We have meticulously developed a lightweight and user-friendly software solution with the help of Python. Our execution assistant software, AssembleX
, has been crafted to cater to the specific needs of Windows systems, enabling seamless execution of assembly code on the phoeniX processor.
This tool enhances the efficiency of the code execution process, offering a streamlined experience for users seeking to enter the realm of assembly programming on pheoniX processor in a very simple and user-friendly way.
Before running the script, note that the assembly output of the Venus Simulator for the code must be also saved in the project directory.
To run any of these sample projects simply run python AssembleX_V1.0.py sample
followed by the name of the project passed as a variable named project to the Python script.
The input command format for the terminal follows the structure illustrated below:
python AssembleX_V1.0.py sample {project_name}
For example:
python AssembleX_V1.0.py sample fibonacci
After execution of this script, firmware file will be generated and this final file can be directly fed to our Verilog testbench. AssembleX automatically runs the testbench and calls upon gtkwave to display the selected signals in the waveform viewer application, gtkwave.
In order to run your own code on phoeniX, create a directory named to your project such as /my_project in /Software/User_Codes/
. Put all your ``user_code.s` files in my_project and run the following command from the main directory:
python AssembleX_V1.0.py code my_project
Provided that you name your project sub-directory correctly the AssembleX software will create my_project_firmware.hex
and fed it directly to the testbench of phoeniX processor. After that, iverilog and GTKWave are used to compile the design and view the selected waveforms.
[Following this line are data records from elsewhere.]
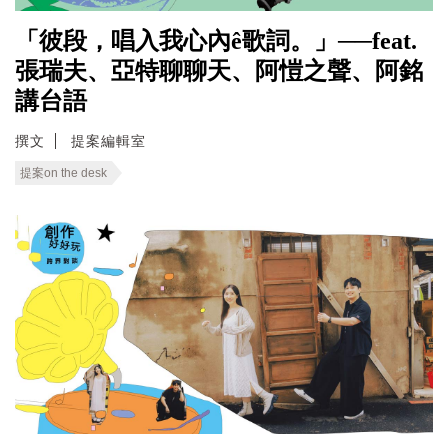
「彼段，唱入我心內ê歌詞。」──feat.
張瑞夫、亞特聊聊天、阿愷之聲、阿銘
講台語
撰文
提案編輯室
提案on the desk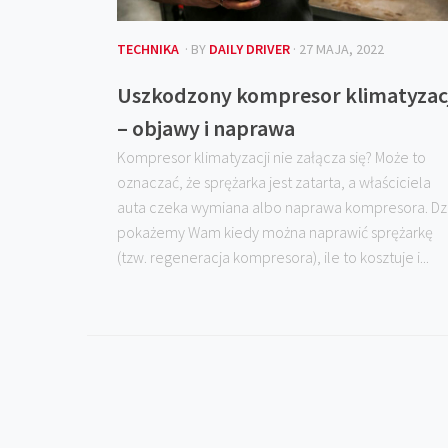
TECHNIKA
· BY
DAILY DRIVER
· 27 MAJA, 2022
Uszkodzony kompresor klimatyzacj
– objawy i naprawa
Kompresor klimatyzacji nie załącza się? Może to
oznaczać, że sprężarka jest zatarta, a właściciela
auta czeka wymiana albo naprawa kompresora. Dz
pokażemy Wam kiedy można naprawić sprężarkę
(tzw. regeneracja kompresora), ile to kosztuje i...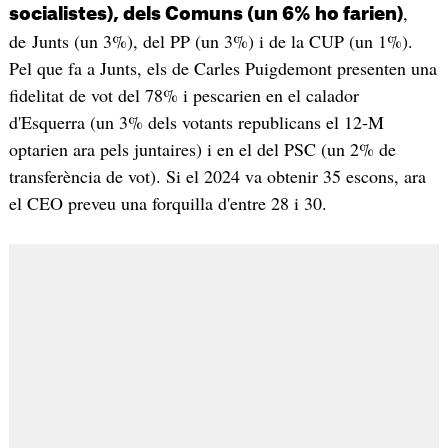
,
socialistes), dels Comuns (un 6% ho farien)
de Junts (un 3%), del PP (un 3%) i de la CUP (un 1%).
Pel que fa a Junts, els de Carles Puigdemont presenten una
fidelitat de vot del 78% i pescarien en el calador
d'Esquerra (un 3% dels votants republicans el 12-M
optarien ara pels juntaires) i en el del PSC (un 2% de
transferència de vot). Si el 2024 va obtenir 35 escons, ara
el CEO preveu una forquilla d'entre 28 i 30.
The code has been crafted to enable the utilization of the processor as a synthesizable and implementable soft-core on Xilinx FPGA devices. The RTL synthesis of the phoeniX processor was done using Synopsys Design Compiler, using the NanGate 45nm
technology. By adhering the timing requirements, the processor can achieve a performance level of 620MHz, enabling efficient execution of instructions and supporting the desired operational specifications in embedded processors.
Dhyrstone Parameters | phoeniX (RV32I) | phoeniX (RV32IM) |
---|---|---|
CPI | 1.119 | 1.137 |
Dhrystones per Second per MHz | 3044 | 3324 |
DMIPS/MHz | 1.732 | 1.891 |
It is important to note that phoeniX is an embedded processor platform which is extensive, and execution units are replaceable; This means that the following reported results of phoeniX core is extracted from the platform using its default (demo) execution engine.
Processor | Max Frequency (MHz) | Technology Node (nm) | Architecture | Pipeline |
---|---|---|---|---|
phoeniX V0.3 | 620 | 45 | RV32IEM | 3-stage in order |
phoeniX V0.2 | 500 | 45 | RV32IEM | 5-stage in order |
phoeniX V0.1 | 220 | 180 | RV32I | 5-stage in order |
phoeniXS6 | 100 (on FPGA) | Xilinx SPARTAN6 | RV32I | 3-stage in order |